- INFORMATION PROVIDED
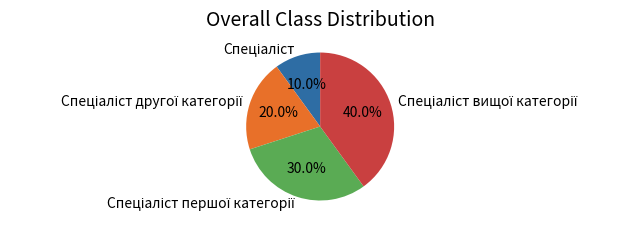

Does any single category account for the majority?

No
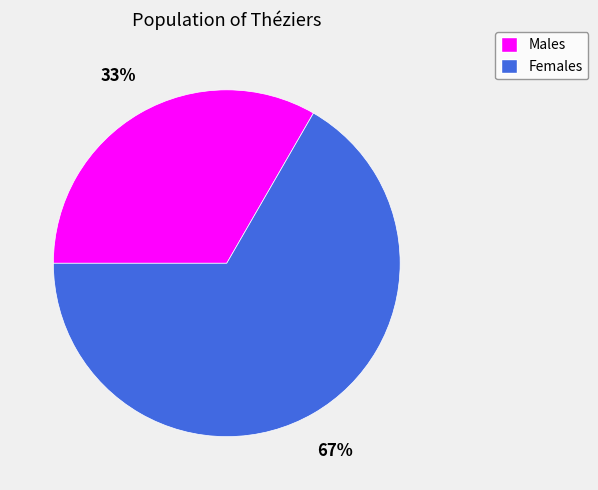

Does any single category account for the majority?

Yes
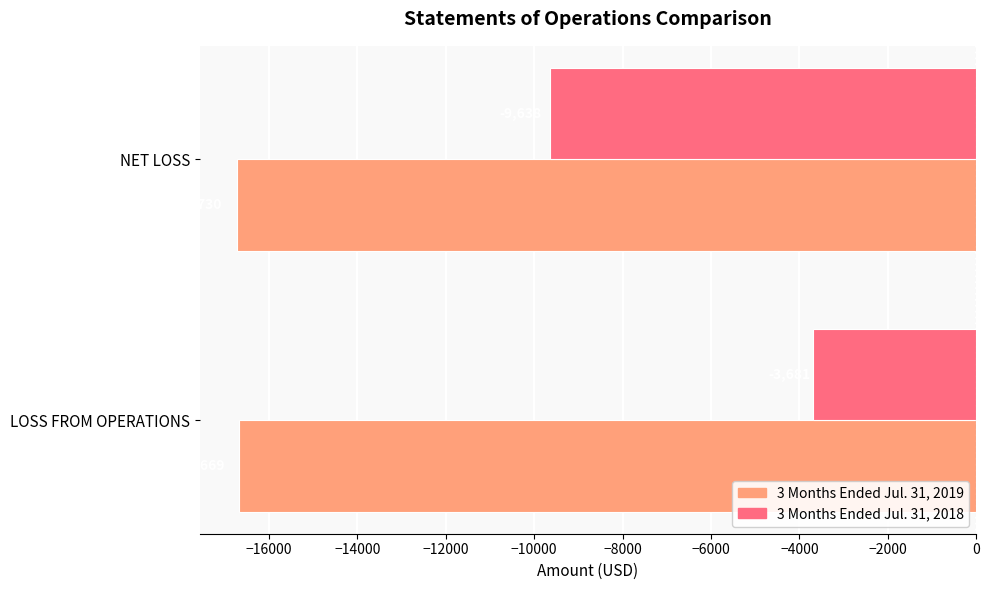

At which category is the sum across all series the highest?

LOSS FROM OPERATIONS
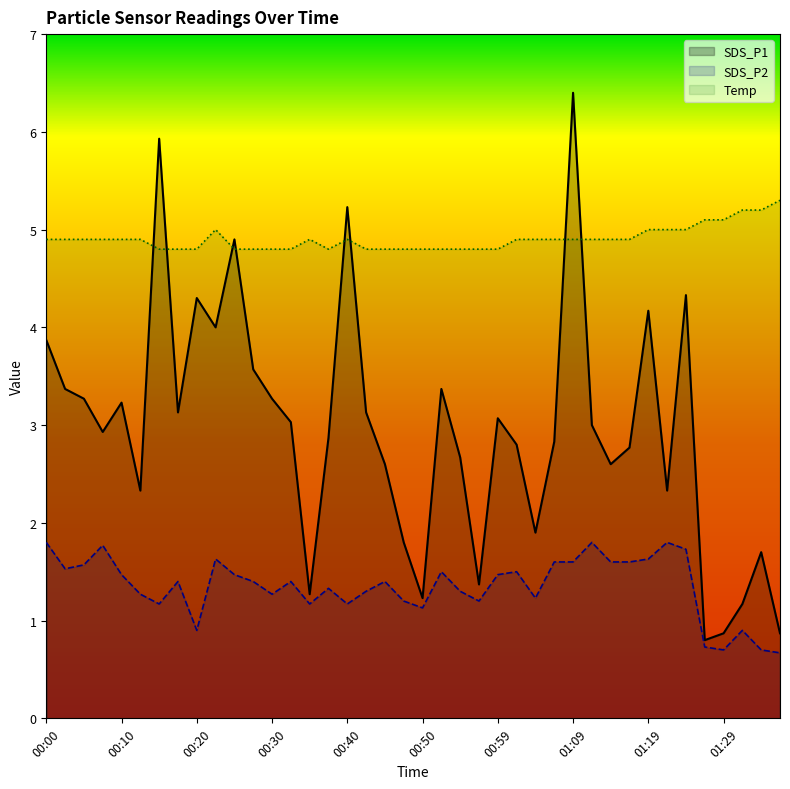

Which category has the lowest value across all series?

01:36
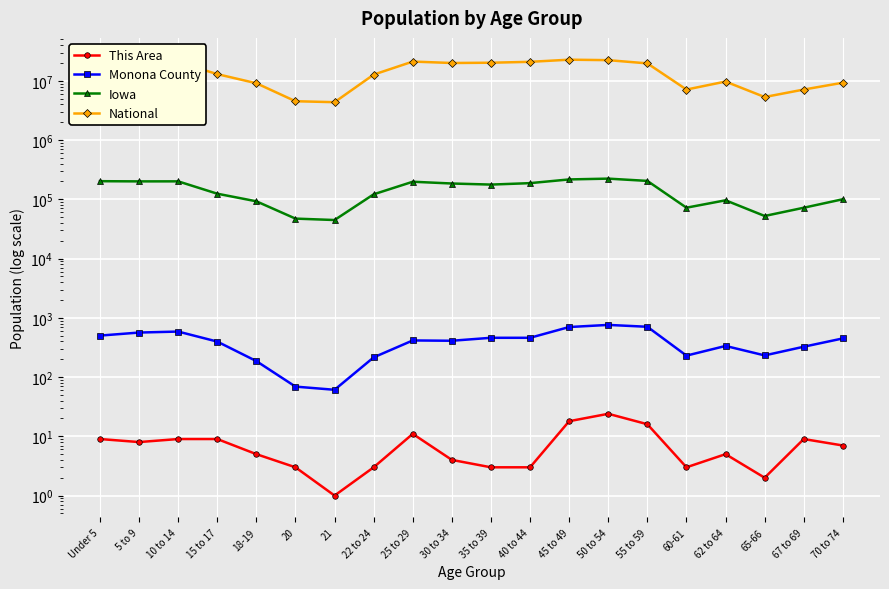

Which series has the widest spread of values?

National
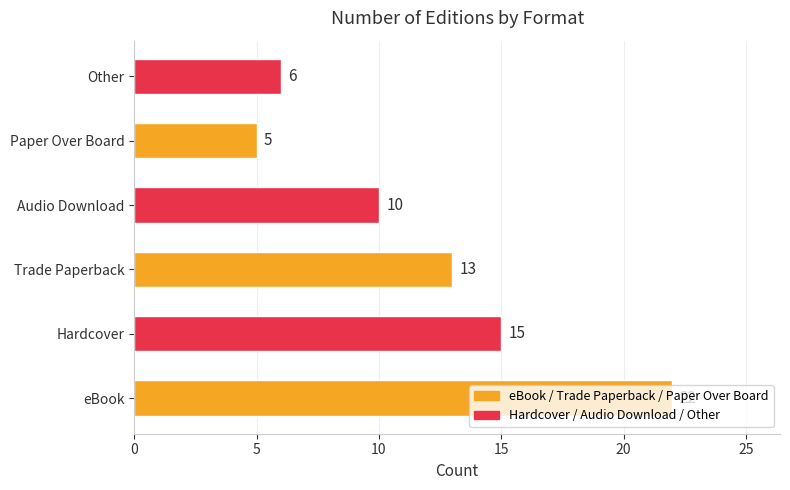

How many bars are there in total?

6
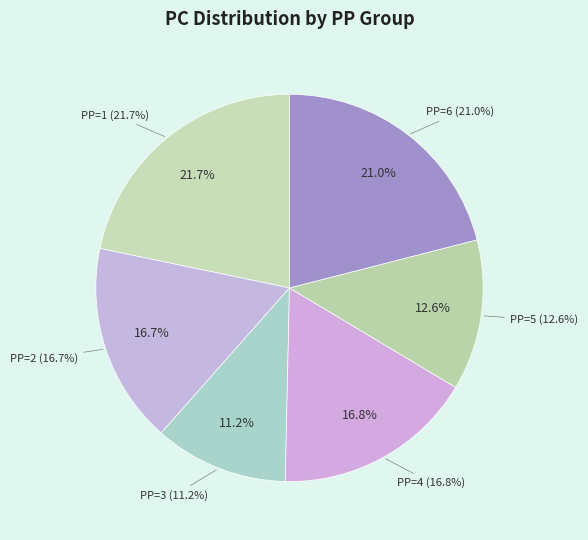

Is there a majority slice in this chart?

No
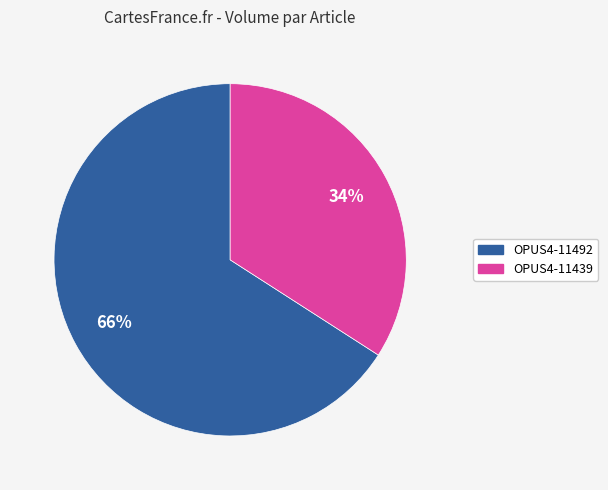

To the nearest percent, what portion does OPUS4-11492 represent?

66%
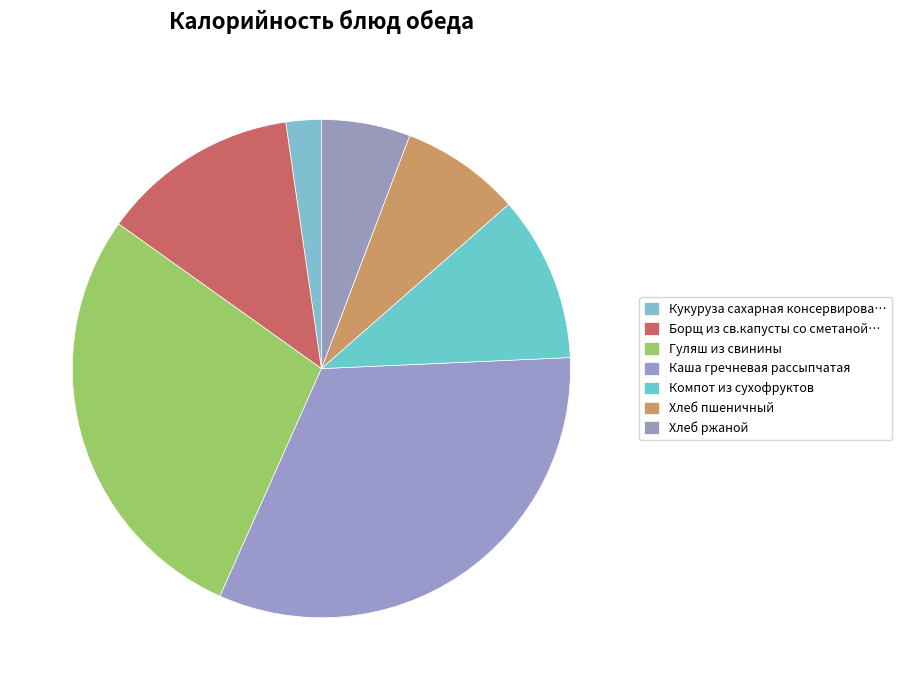

What percentage is the Компот из сухофруктов slice, to the nearest percent?

11%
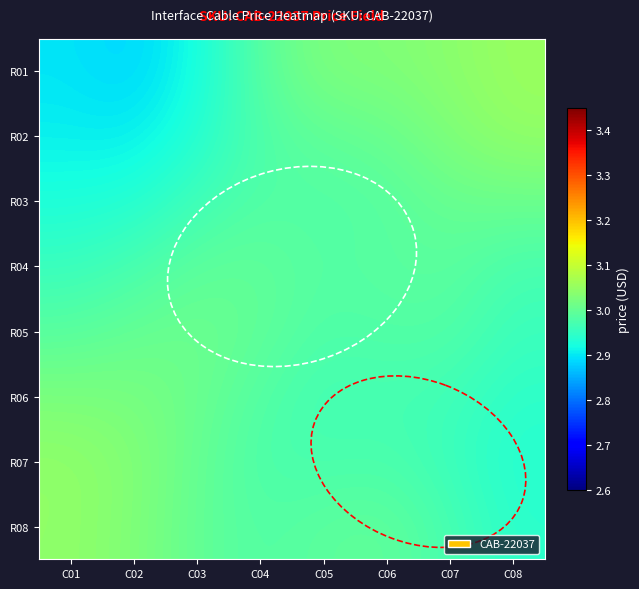

What is the smallest value displayed?

2.9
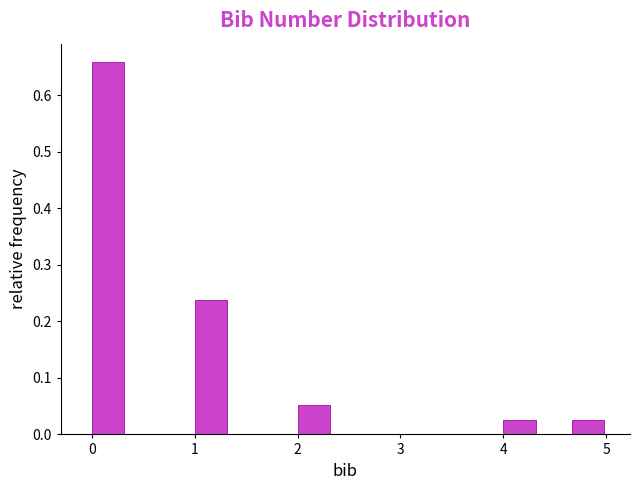

Around what value on the x-axis is the tallest bar? Give the approximate position of its centre, as read against the axis.

0.2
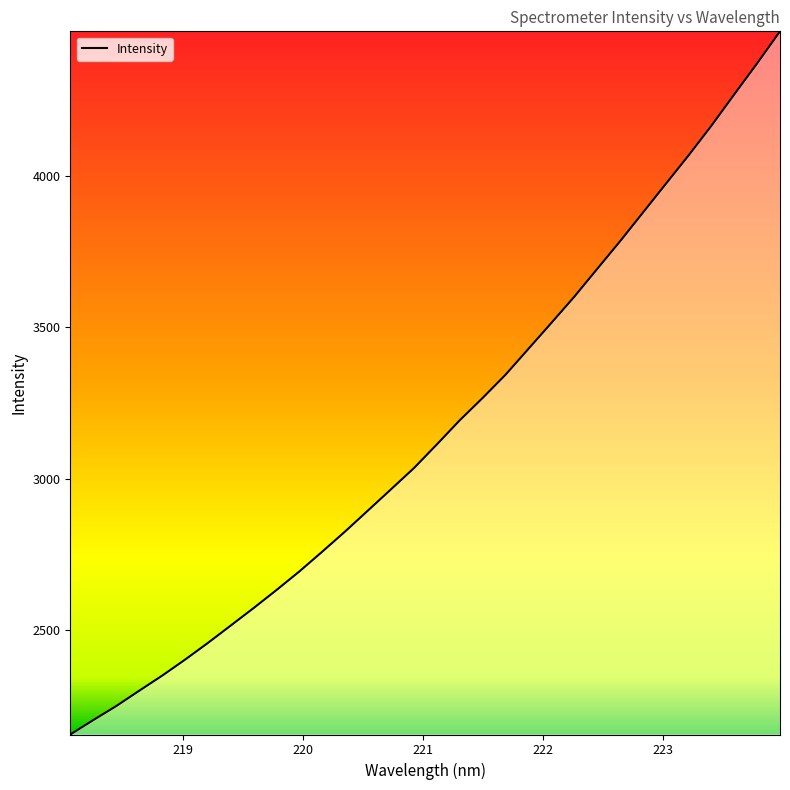

What is the smallest value displayed?

2155.7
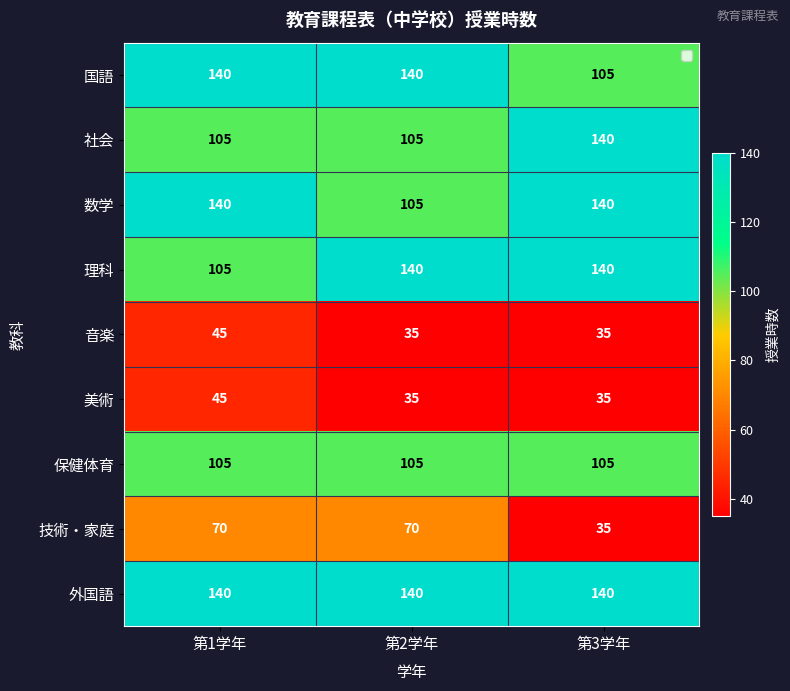

Reading left to right, transcribe all the data shown in this chart.

国語: 140	140	105
社会: 105	105	140
数学: 140	105	140
理科: 105	140	140
音楽: 45	35	35
美術: 45	35	35
保健体育: 105	105	105
技術・家庭: 70	70	35
外国語: 140	140	140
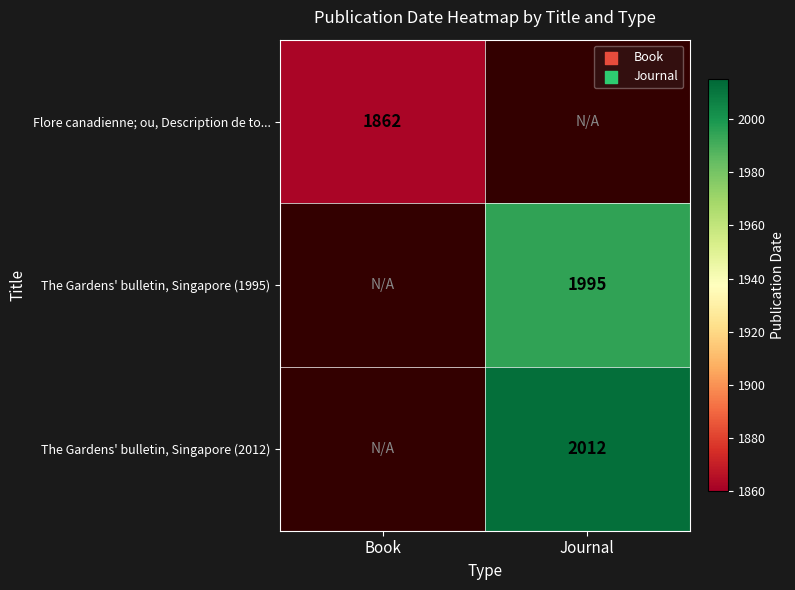

At how many categories does at least one series exceed 1967?

1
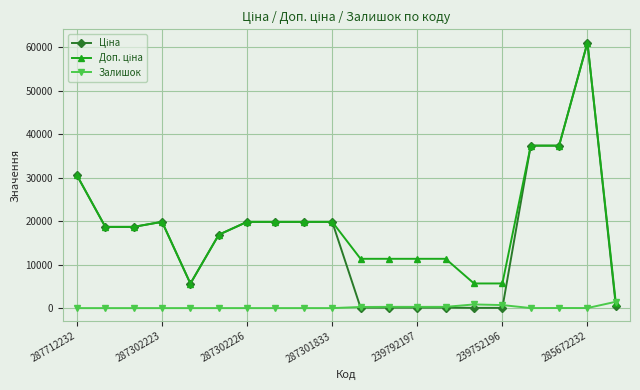

True or false: Залишок has more than 1 points higher than both neighbors.

True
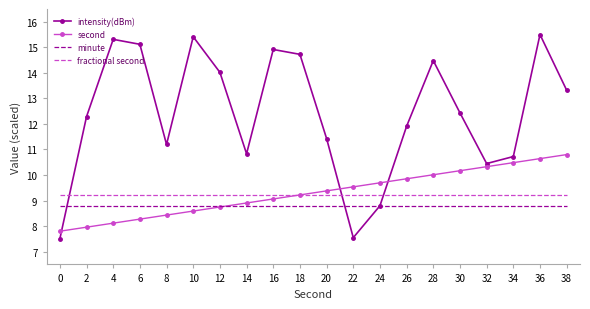

What are all the series names shown in the legend?

intensity(dBm), second, minute, fractional second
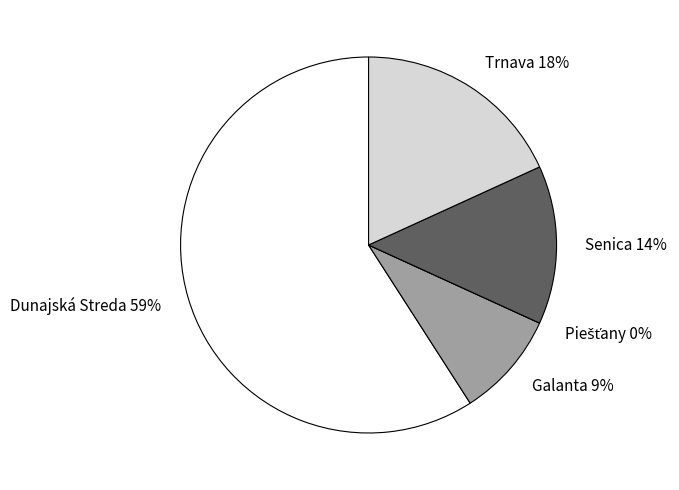

What is the largest slice in the pie chart?

Dunajská Streda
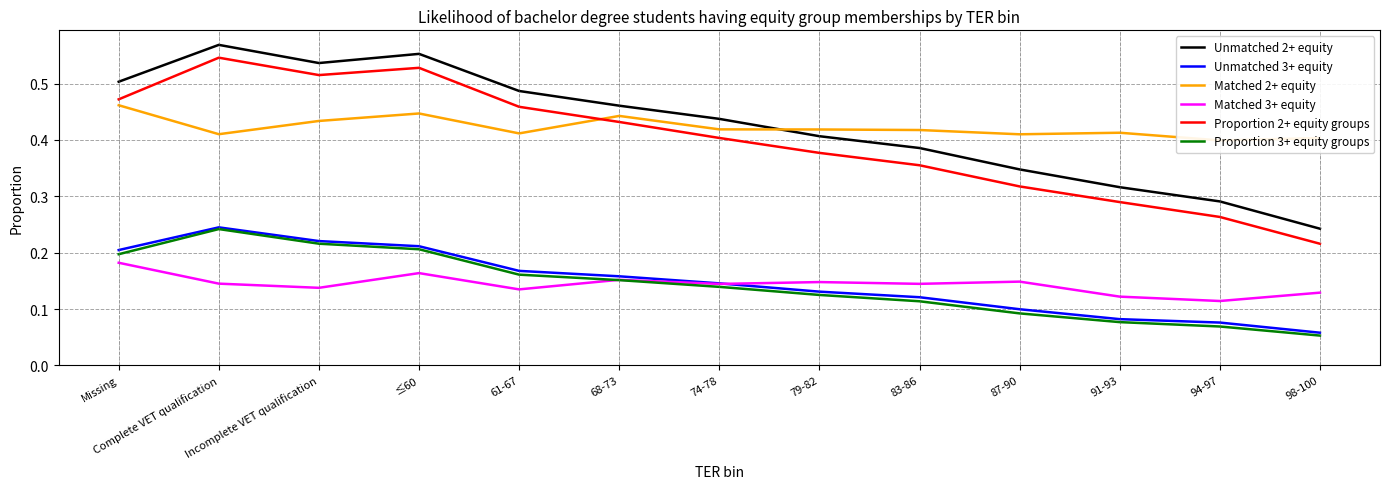

True or false: Unmatched 3+ equity and Proportion 2+ equity groups intersect in this chart.

False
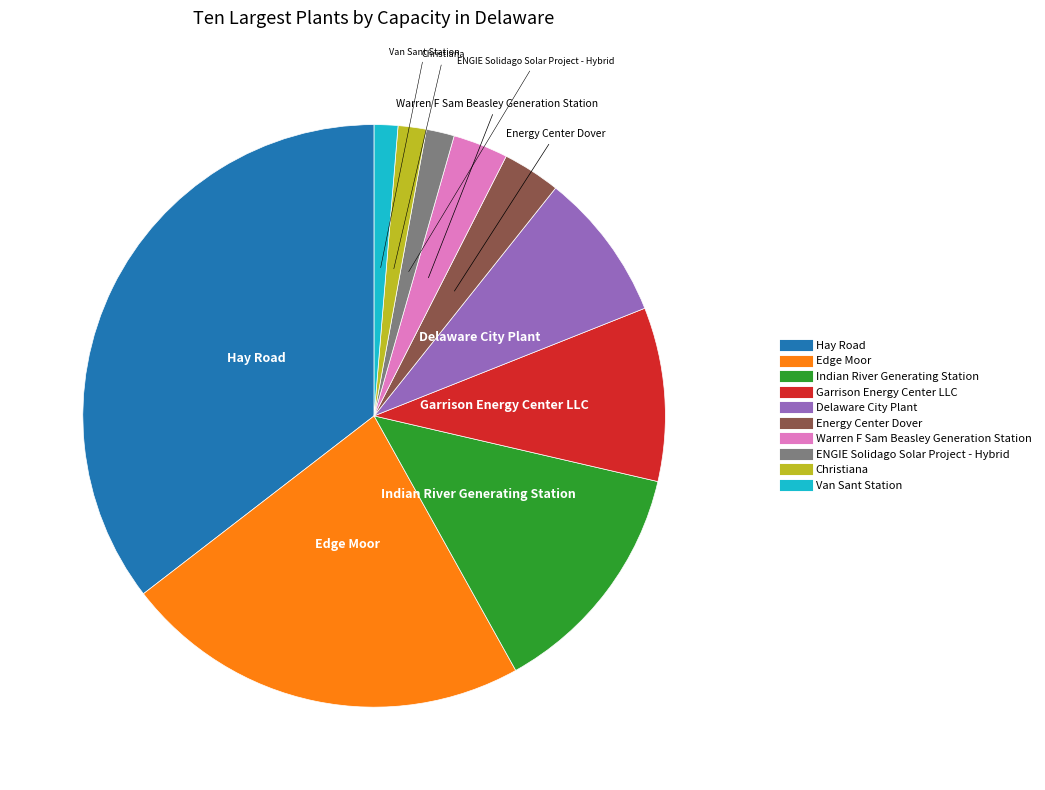

Is it true that Garrison Energy Center LLC is 10% of the pie?

True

- WORK ITEM
Copy the data from the line containing "What are all" through the end, keeping every line exactly the same and including both ends. Leave out the pictures.

- ANSWER TO THE PROBLEM
What are all the series names shown in the legend?

intensity(dBm), second, minute, fractional second

What is the largest slice in the pie chart?

Dunajská Streda

True or false: Unmatched 3+ equity and Proportion 2+ equity groups intersect in this chart.

False

Is it true that Garrison Energy Center LLC is 10% of the pie?

True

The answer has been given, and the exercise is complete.